Halve and deseed tomatoes and then quarter them. Heat olive oil in a pan, add garlic and a pinch of chilli flakes and then the tomatoes. Cook over high heat till these begin to thicken and then break and stir with a wooden spoon. Add some fresh
basil and salt and water if the sauce is too dry. When the tomatoes are squishy, run through a food processor for just a minute — the purée shouldn’t be too fine; there should be chunks of tomatoes in it. Use with pasta, chicken or a dish like eggplant parmesan. The tomatoes in any pasta sauce should be Roma; but any thinskinned variety is fine. Indian ones tend to be tarter so chefs here are known to add sugar though Ritu uses leeks and carrots to add sweetness to her deluxe sauce.
Gel Well
If olive oil and tomatoes gel, so does mustard and the fruit. An Indian sauce for the table is tamatar ki chutney, with variations across north and east India. My home recipe is simple: splutter black mustard seeds in mustard oil. Add chopped tomatoes, salt and sugar and a pinch of chilli powder if you like. Let the tomatoes cook till squishy. Mash with the back of a spoon. Eat with hot rice and dal!

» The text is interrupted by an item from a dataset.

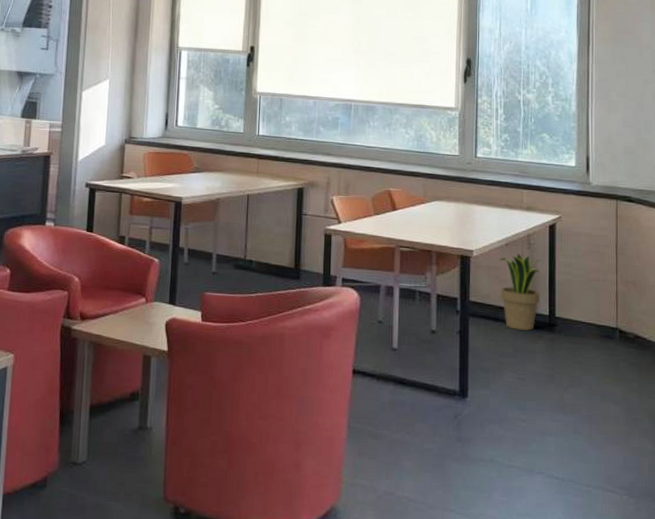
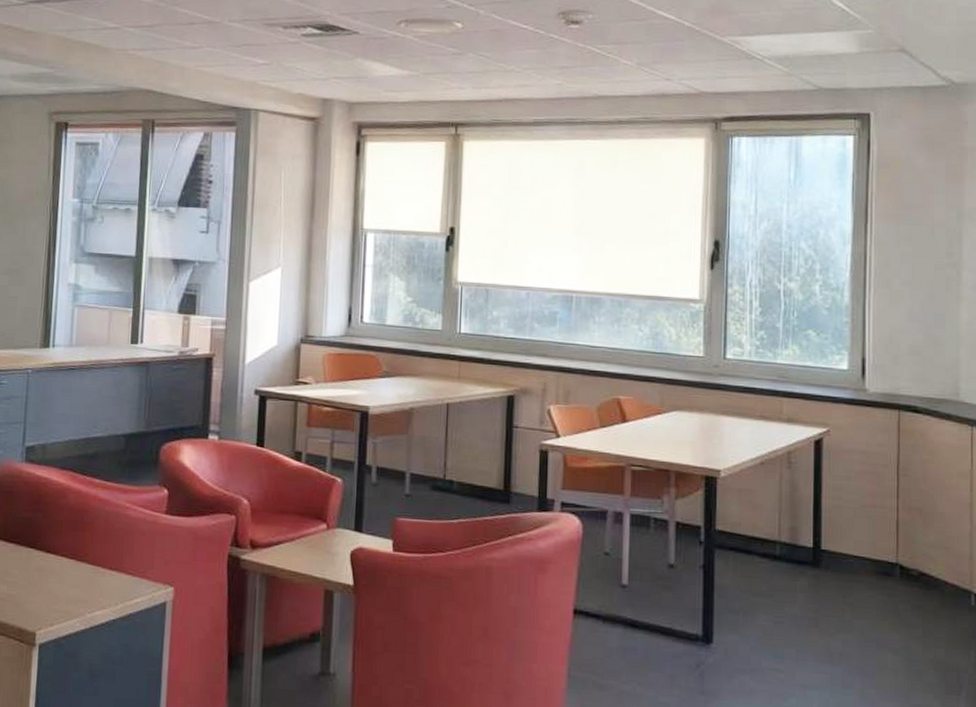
potted plant: present [500,252,541,331] -> none [753,473,803,566]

I will leave you to figure out the recipe for the best makhani sauce. Hyderabad has the amazing tamatar ka kut flavoured with zeera, coriander and curry leaves. But what I have managed to wheedle out of chef Raymond Sim at RED, a Singaporestyle Chinese restaurant at MBD Radisson in Noida, are two versatile Chinese recipes — even though the cuisine does not use tomatoes quite as much. For sweet and sour sauce, mix 1 ½ soup spoon of rice vinegar, 1 soup spoon of mixed fruit jam, 2 soup spoons tomato ketchup, 1 spoon plum sauce, water and sugar.
Chilli vinegar chicken, chef’s prized and hitherto-secret recipe, uses 20 g of tomatoes with 60 g black vinegar and 20 g of oyster sauce as a dressing for 150 g chicken. First fry the chicken. Sauté garlic, capsicum, ginger and chillies and toss in the chicken. Add the sauce on top.
Tomatoes are great for salads too; whether it is in a salsa, with crumbled feta or our own kachumber. I saw an interesting spin in Italy when a chef used little pipettes (available at chemists’) filled with extra virgin olive oil to skewer tomatoes, baby mozzarella and basil leaves in a cocktail rendition of the classic Caprese. Try it.